Department of Neurology, Affiliated ZhongDa Hospital, School of Medicine, Southeast University, Nanjing, Jiangsu, 210009, China.
Institute of Neuropsychiatry, Affiliated ZhongDa Hospital, Southeast University, Nanjing, Jiangsu, 210009, China.
Transl Psychiatry. 2023 Nov 27;13(1):365. doi: 10.1038/s41398-023-02655-4.
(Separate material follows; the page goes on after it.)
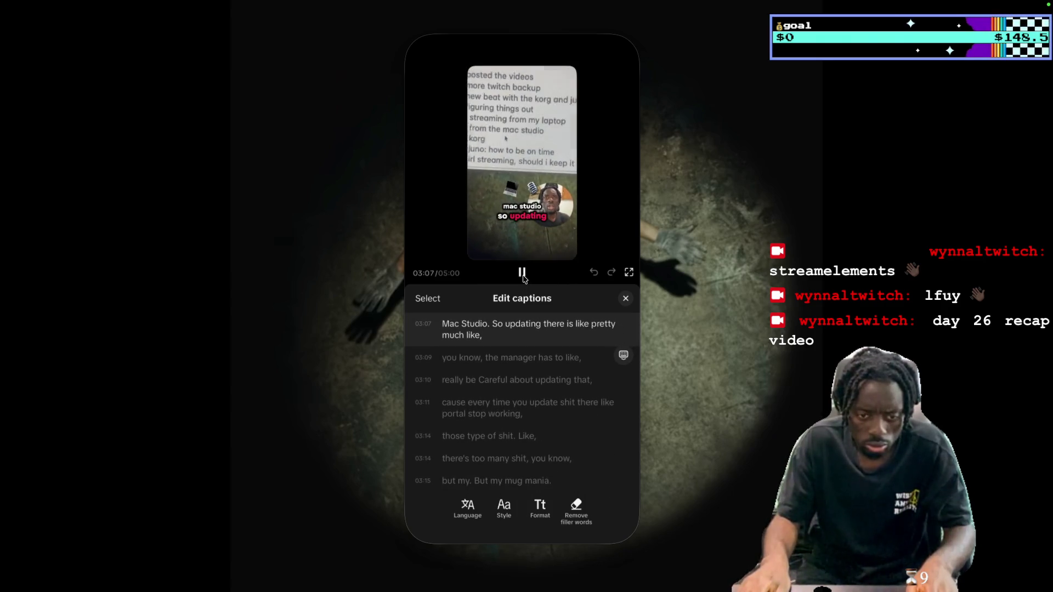
Add a hyphen after 'MacBook' in the 03:06 caption
left_click(523, 273)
Suicidal behavior is a major concern for patients who suffer from major depressive disorder (MDD). However, dynamic alterations and dysfunction of resting-state networks (RSNs) in MDD patients with suicidality have remained unclear. Thus, we investigated whether subjects with different severity of suicidal ideation and suicidal behavior may have different disturbances in brain RSNs and whether these changes could be used as the diagnostic biomarkers to discriminate MDD with or without suicidal ideation and suicidal behavior. Then a multicenter, cross-sectional study of 528 MDD patients with or without suicidality and 998 healthy controls was performed. We defined the probability of dying by the suicide of the suicidality components as a 'suicidality gradient'. We constructed ten RSNs, including default mode (DMN), subcortical (SUB), ventral attention (VAN), and visual network (VIS). The network connections of RSNs were analyzed among MDD patients with different suicidality gradients and healthy controls using ANCOVA, chi-squared tests, and network-based statistical analysis. And support vector machine (SVM) model was designed to distinguish patients with mild-to-severe suicidal ideation, and suicidal behavior. We found the following abnormalities with increasing suicidality gradient in MDD patients: within-network connectivity values initially increased and then decreased, and one-versus-other network values decreased first and then increased. Besides, within- and between-network connectivity values of the various suicidality gradients are mainly negatively correlated with HAMD anxiety and positively correlated with weight. We found that VIS and DMN-VIS values were affected by age (p < 0.05), cingulo-opercular network, and SUB-VAN values were statistically influenced by sex (p < 0.05). Furthermore, the SVM model could distinguish MDD patients with different suicidality gradients (AUC range, 0.73-0.99). In conclusion, we have identified that disrupted brain connections were present in MDD patients with different suicidality gradient. These findings provided useful information about the pathophysiological mechanisms of MDD patients with suicidality.
自杀行为是患有重度抑郁症(MDD)患者的主要关注点。然而,具有自杀意念和自杀行为的 MDD 患者静息态网络(RSN)的动态改变和功能障碍仍不清楚。因此,我们研究了具有不同自杀意念和自杀行为严重程度的患者是否可能在大脑 RSN 中存在不同的干扰,以及这些变化是否可以用作区分有或无自杀意念和自杀行为的 MDD 的诊断生物标志物。然后进行了一项多中心、横断面研究,共纳入 528 例有或无自杀意念和自杀行为的 MDD 患者和 998 例健康对照者。我们将自杀性成分的自杀概率定义为“自杀梯度”。我们构建了十个 RSN,包括默认模式(DMN)、皮质下(SUB)、腹侧注意(VAN)和视觉网络(VIS)。使用 ANCOVA、卡方检验和基于网络的统计分析,分析了不同自杀梯度的 MDD 患者与健康对照组之间 RSN 的网络连接。并设计了支持向量机(SVM)模型来区分有轻到重度自杀意念和自杀行为的患者。我们发现,随着自杀梯度的增加,MDD 患者存在以下异常:网络内连接值先增加后减少,一对一网络值先减少后增加。此外,各种自杀梯度的网络内和网络间连接值主要与 HAMD 焦虑呈负相关,与体重呈正相关。我们发现 VIS 和 DMN-VIS 值受年龄影响(p<0.05),扣带回-顶叶网络和 SUB-VAN 值受性别影响(p<0.05)。此外,SVM 模型可以区分具有不同自杀梯度的 MDD 患者(AUC 范围,0.73-0.99)。总之,我们发现不同自杀梯度的 MDD 患者存在大脑连接中断。这些发现为具有自杀意念的 MDD 患者的病理生理机制提供了有用的信息。